──────── Exercise materials ────────

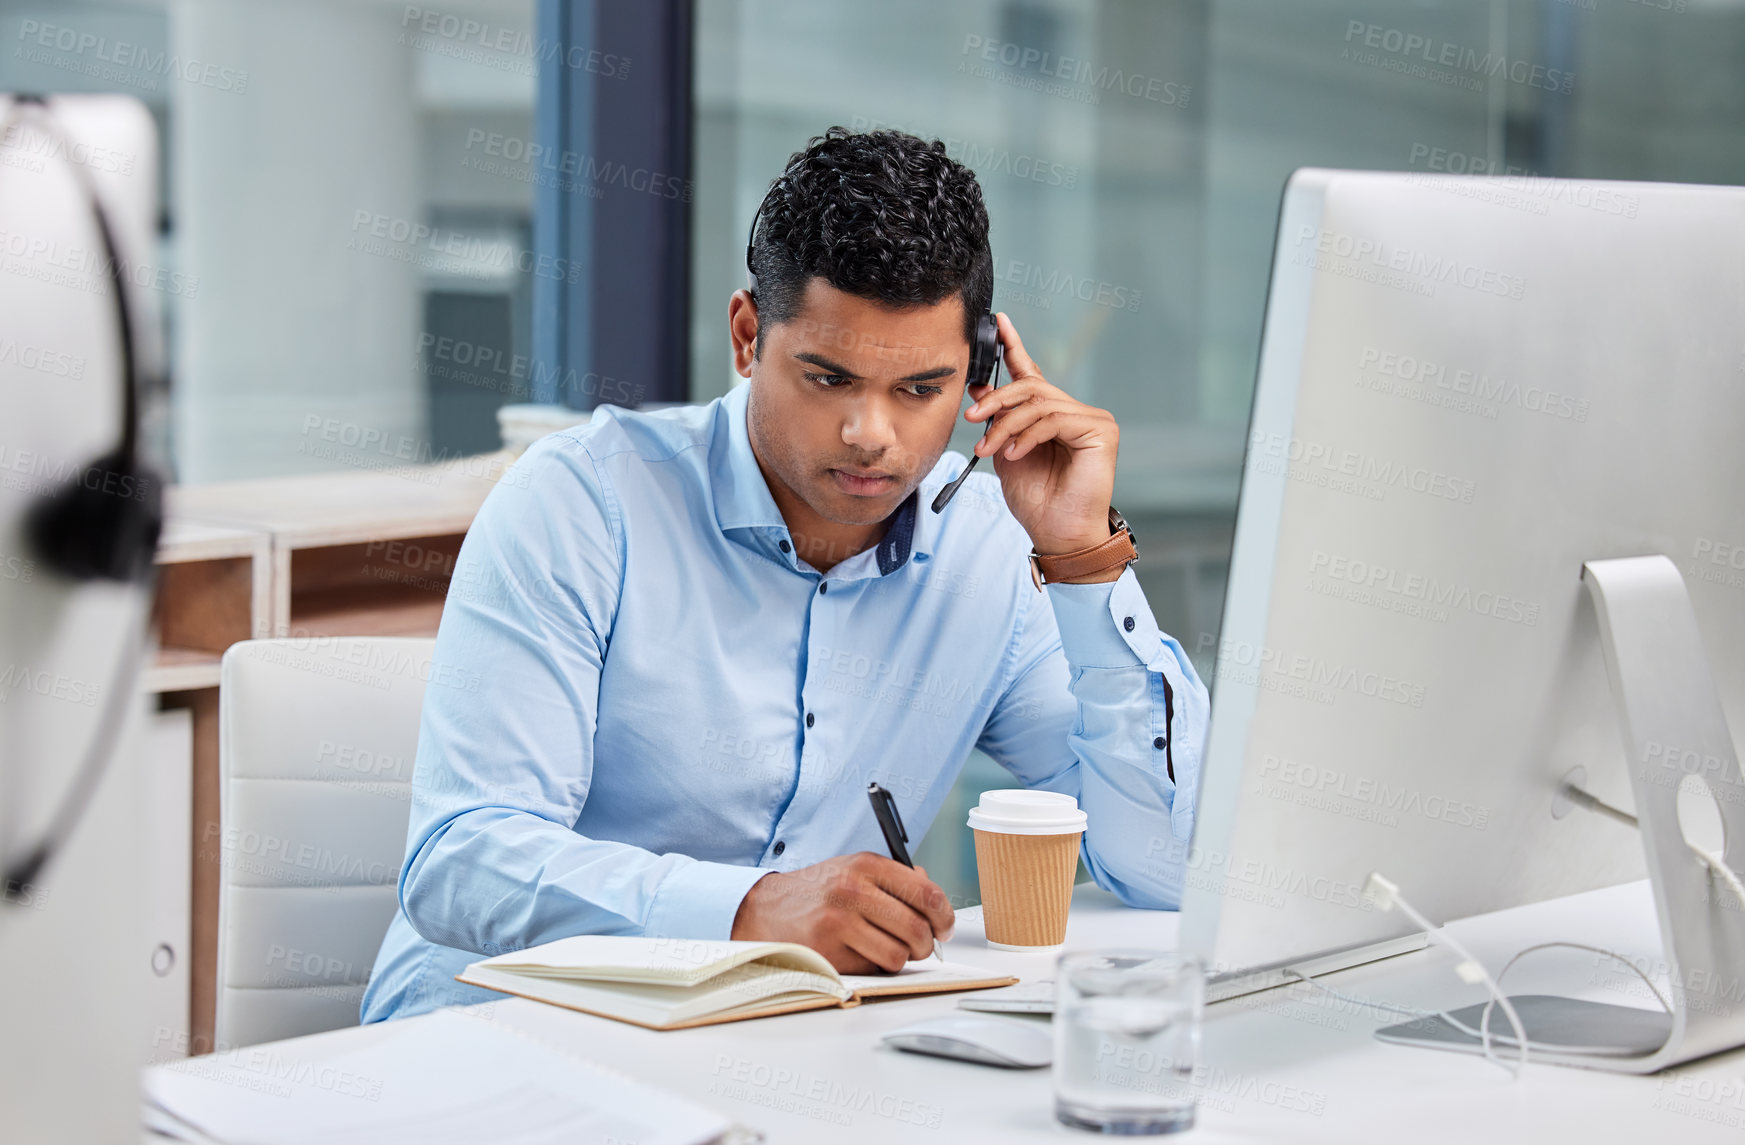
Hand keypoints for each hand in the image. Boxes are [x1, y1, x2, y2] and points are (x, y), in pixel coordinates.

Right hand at [730, 853, 954, 973]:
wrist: (765, 908)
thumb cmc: (819, 890)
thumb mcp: (855, 869)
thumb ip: (897, 879)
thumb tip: (935, 899)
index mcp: (866, 865)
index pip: (926, 892)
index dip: (945, 916)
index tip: (945, 927)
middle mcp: (852, 891)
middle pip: (917, 929)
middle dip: (926, 944)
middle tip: (921, 945)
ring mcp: (838, 923)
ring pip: (898, 955)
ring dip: (900, 958)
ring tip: (888, 949)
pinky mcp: (828, 953)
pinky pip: (873, 969)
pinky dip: (874, 966)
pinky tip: (861, 953)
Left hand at [964, 313, 1117, 555]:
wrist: (1057, 533)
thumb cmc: (1037, 500)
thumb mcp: (1005, 452)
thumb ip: (997, 421)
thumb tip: (979, 390)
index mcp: (1050, 416)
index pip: (1031, 373)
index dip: (1014, 345)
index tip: (998, 321)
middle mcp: (1073, 412)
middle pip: (1030, 387)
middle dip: (996, 400)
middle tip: (972, 418)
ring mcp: (1091, 419)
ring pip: (1039, 403)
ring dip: (1006, 425)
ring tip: (990, 449)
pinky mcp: (1101, 431)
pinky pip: (1055, 419)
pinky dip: (1028, 435)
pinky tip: (1015, 453)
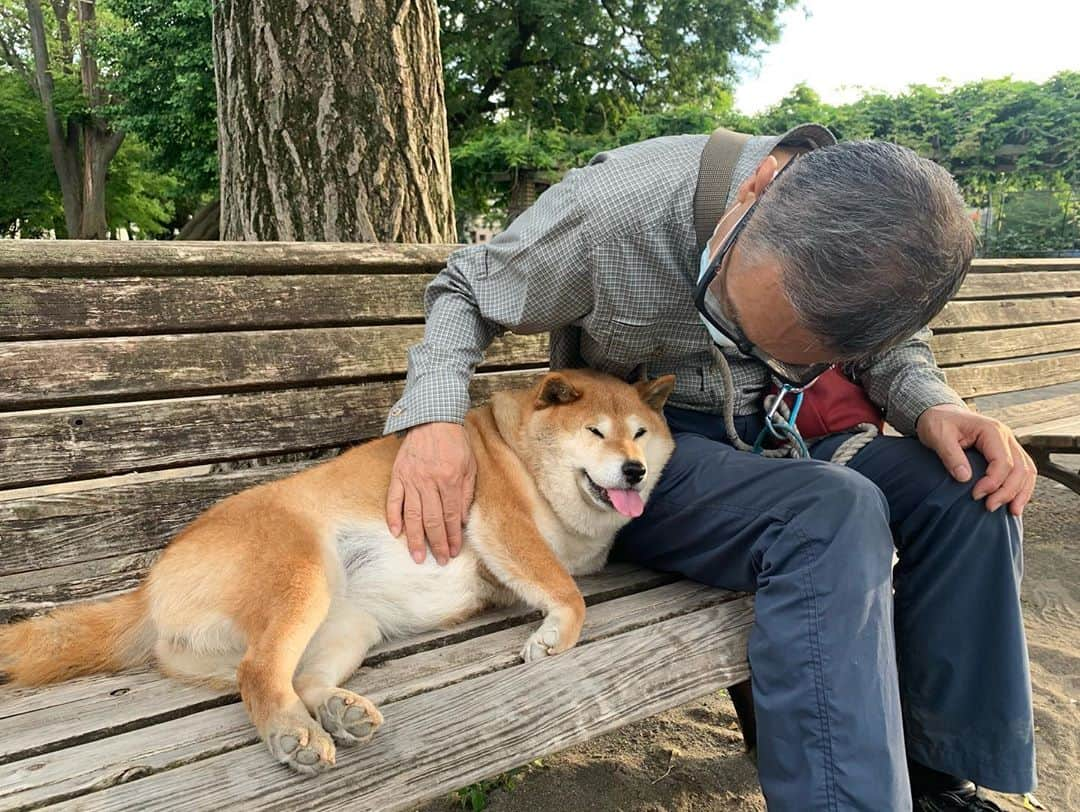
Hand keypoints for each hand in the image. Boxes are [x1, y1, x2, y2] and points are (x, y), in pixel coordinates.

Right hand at [386, 422, 476, 564]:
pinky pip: (393, 499)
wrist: (433, 418)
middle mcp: (429, 483)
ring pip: (412, 515)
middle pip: (433, 521)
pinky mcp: (398, 474)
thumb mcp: (469, 466)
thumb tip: (461, 520)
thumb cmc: (455, 442)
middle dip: (437, 544)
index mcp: (450, 481)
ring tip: (418, 556)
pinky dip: (393, 517)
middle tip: (439, 560)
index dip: (452, 537)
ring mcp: (411, 479)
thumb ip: (465, 493)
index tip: (453, 551)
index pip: (451, 517)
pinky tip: (395, 533)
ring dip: (415, 538)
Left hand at [916, 404, 1036, 515]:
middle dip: (1008, 491)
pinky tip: (1014, 501)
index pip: (1003, 462)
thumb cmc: (938, 422)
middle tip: (990, 507)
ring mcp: (1008, 444)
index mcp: (991, 430)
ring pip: (1026, 470)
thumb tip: (964, 477)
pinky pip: (1022, 470)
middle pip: (1020, 468)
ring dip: (1020, 492)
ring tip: (1011, 511)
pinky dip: (1021, 487)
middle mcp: (1005, 436)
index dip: (993, 482)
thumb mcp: (938, 436)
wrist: (938, 414)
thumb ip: (951, 456)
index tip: (976, 495)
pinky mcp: (1005, 452)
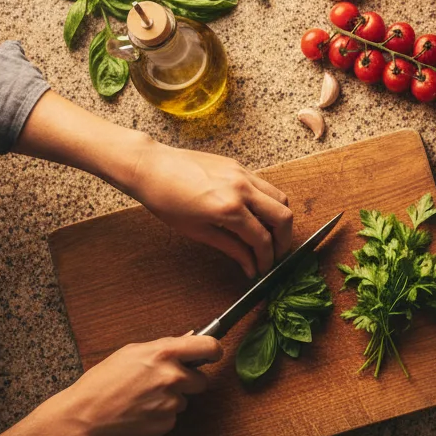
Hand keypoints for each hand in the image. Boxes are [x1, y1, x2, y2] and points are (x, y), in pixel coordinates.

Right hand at [42, 334, 222, 435]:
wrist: (84, 416)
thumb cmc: (102, 383)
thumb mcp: (131, 352)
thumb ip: (164, 346)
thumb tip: (190, 339)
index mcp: (164, 354)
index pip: (210, 347)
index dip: (214, 352)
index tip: (212, 355)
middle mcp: (172, 377)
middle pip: (201, 380)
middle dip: (187, 382)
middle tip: (161, 382)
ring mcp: (171, 402)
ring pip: (185, 400)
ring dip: (171, 399)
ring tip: (143, 398)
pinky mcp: (167, 423)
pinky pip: (173, 416)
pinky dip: (161, 415)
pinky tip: (141, 411)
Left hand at [125, 141, 292, 277]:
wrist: (151, 168)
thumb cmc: (166, 200)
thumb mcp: (198, 231)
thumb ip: (231, 249)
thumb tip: (250, 266)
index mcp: (229, 208)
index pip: (262, 238)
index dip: (267, 258)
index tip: (264, 268)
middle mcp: (242, 189)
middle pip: (283, 216)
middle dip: (284, 240)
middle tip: (275, 254)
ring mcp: (243, 174)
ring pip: (280, 198)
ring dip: (280, 219)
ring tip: (269, 234)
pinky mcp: (240, 166)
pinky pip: (266, 186)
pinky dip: (268, 203)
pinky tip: (256, 215)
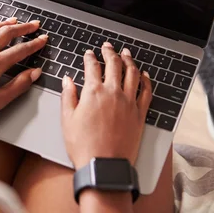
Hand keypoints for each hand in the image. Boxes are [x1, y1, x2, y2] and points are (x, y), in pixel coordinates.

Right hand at [60, 42, 152, 167]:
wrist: (104, 166)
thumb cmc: (84, 146)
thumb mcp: (68, 120)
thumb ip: (68, 96)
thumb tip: (67, 80)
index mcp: (94, 92)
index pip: (92, 67)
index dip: (90, 57)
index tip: (89, 54)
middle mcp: (113, 93)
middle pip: (114, 64)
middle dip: (110, 52)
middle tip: (108, 47)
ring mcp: (129, 102)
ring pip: (132, 73)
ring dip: (129, 60)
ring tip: (126, 53)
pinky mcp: (140, 113)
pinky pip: (146, 91)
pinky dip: (145, 80)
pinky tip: (144, 74)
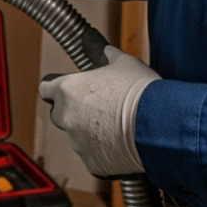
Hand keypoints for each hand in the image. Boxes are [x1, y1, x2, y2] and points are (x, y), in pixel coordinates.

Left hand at [39, 45, 156, 178]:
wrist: (160, 125)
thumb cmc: (140, 91)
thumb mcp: (123, 63)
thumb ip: (103, 53)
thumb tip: (95, 42)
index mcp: (68, 90)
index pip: (46, 88)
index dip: (56, 87)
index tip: (67, 88)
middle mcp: (67, 118)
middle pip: (60, 114)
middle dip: (74, 112)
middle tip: (99, 108)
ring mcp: (79, 143)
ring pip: (79, 137)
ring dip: (92, 133)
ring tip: (120, 126)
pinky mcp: (94, 164)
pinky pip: (95, 157)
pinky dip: (105, 152)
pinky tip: (124, 143)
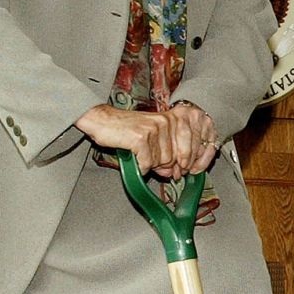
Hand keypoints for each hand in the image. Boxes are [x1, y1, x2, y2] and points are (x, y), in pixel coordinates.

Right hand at [75, 102, 217, 177]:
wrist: (102, 121)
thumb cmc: (127, 130)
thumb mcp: (153, 139)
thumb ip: (167, 154)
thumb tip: (175, 174)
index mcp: (173, 120)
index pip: (191, 147)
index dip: (187, 163)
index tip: (182, 171)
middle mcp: (166, 123)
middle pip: (175, 158)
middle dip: (165, 166)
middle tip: (152, 164)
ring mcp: (154, 129)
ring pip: (161, 162)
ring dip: (150, 165)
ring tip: (139, 155)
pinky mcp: (141, 138)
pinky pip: (147, 163)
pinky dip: (139, 166)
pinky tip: (133, 158)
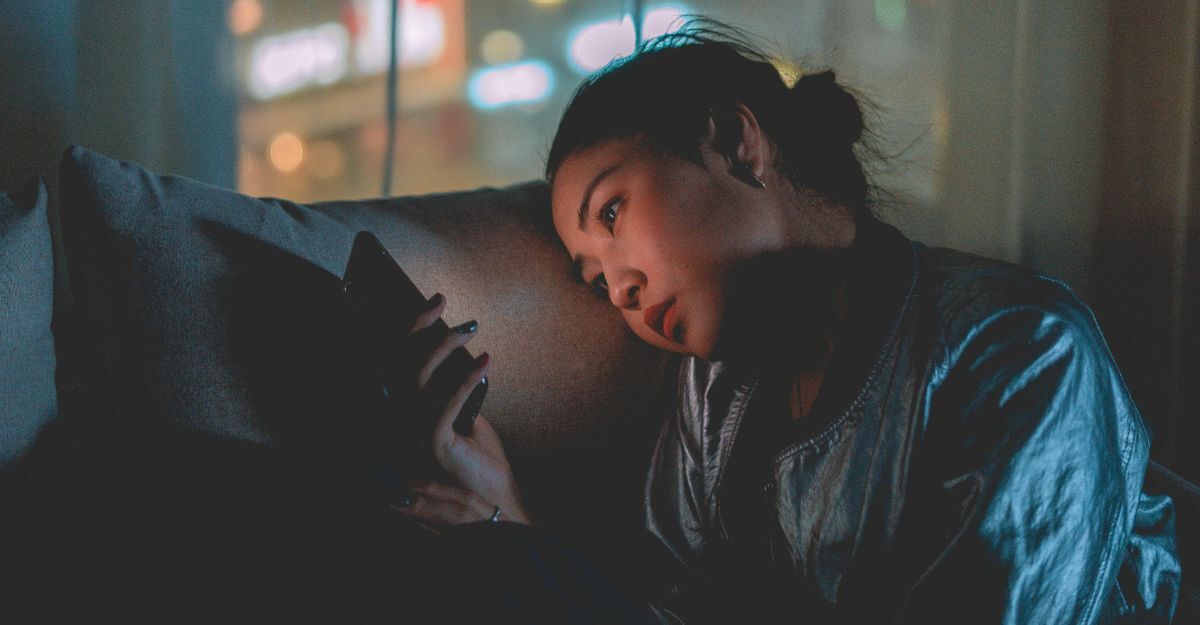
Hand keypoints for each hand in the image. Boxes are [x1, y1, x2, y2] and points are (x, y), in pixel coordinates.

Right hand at [392, 294, 532, 526]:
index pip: (398, 365)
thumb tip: (461, 359)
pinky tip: (485, 362)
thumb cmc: (481, 461)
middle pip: (399, 366)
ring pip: (418, 380)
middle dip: (421, 328)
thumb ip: (456, 394)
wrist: (496, 502)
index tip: (436, 303)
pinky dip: (465, 380)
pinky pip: (445, 405)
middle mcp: (401, 424)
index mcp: (405, 415)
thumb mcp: (466, 418)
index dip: (412, 331)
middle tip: (445, 303)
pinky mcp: (433, 447)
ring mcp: (412, 437)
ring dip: (445, 347)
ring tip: (471, 329)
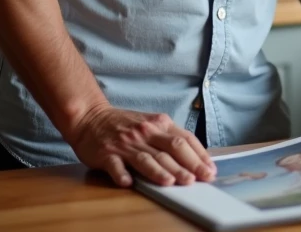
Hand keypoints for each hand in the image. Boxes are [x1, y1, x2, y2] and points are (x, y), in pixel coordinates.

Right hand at [67, 104, 216, 187]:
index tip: (210, 170)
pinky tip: (128, 182)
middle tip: (197, 179)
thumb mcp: (151, 123)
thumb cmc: (125, 124)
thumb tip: (195, 157)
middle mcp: (145, 132)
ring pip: (146, 158)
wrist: (90, 117)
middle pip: (170, 148)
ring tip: (171, 182)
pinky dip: (122, 174)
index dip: (199, 155)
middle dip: (186, 165)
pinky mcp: (106, 154)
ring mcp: (125, 143)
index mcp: (159, 124)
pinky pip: (115, 165)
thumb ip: (170, 137)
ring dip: (159, 171)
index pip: (185, 139)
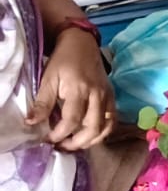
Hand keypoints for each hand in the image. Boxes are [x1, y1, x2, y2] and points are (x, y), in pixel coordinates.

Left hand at [27, 29, 113, 150]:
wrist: (82, 44)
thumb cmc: (63, 60)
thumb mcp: (48, 78)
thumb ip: (42, 102)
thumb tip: (32, 123)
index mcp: (79, 89)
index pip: (72, 120)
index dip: (60, 134)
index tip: (49, 139)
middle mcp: (97, 94)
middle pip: (93, 128)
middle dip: (77, 142)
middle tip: (62, 146)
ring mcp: (108, 96)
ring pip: (106, 126)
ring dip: (92, 140)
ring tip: (76, 143)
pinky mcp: (112, 96)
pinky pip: (112, 119)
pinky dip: (103, 131)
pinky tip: (91, 135)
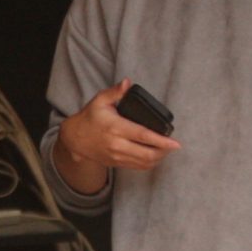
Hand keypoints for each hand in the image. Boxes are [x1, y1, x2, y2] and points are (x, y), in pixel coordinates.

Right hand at [54, 81, 180, 186]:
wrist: (75, 139)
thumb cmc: (90, 118)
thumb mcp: (100, 100)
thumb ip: (116, 91)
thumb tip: (128, 82)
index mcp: (116, 128)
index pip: (143, 136)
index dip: (161, 141)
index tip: (176, 143)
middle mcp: (117, 145)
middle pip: (147, 153)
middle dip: (164, 151)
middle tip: (173, 145)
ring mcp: (117, 157)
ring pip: (144, 163)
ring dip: (159, 158)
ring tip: (166, 149)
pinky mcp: (117, 163)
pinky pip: (138, 167)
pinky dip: (150, 163)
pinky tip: (155, 155)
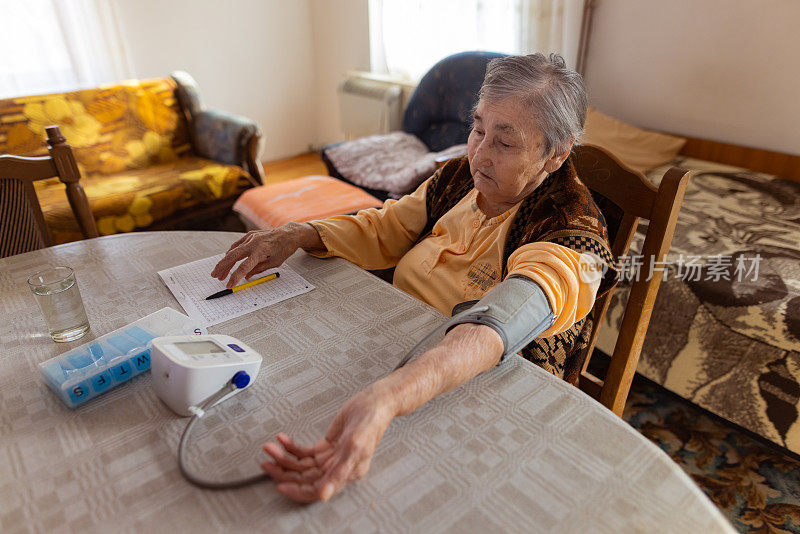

────────

* _Work task_
Filter the listing so that only lines holding the word "Right" remain, and copy those lines.

* _Completed task_
Right hand at [730, 853, 954, 973]:
Right hand at [386, 422, 476, 564]:
Right hand at [42, 334, 222, 435]:
Right hand at [60, 42, 152, 167]:
Right hand at [75, 102, 217, 177]:
Right hand at [392, 294, 532, 526]:
Right hand at [67, 104, 216, 187]:
Right hand at [54, 81, 180, 186]:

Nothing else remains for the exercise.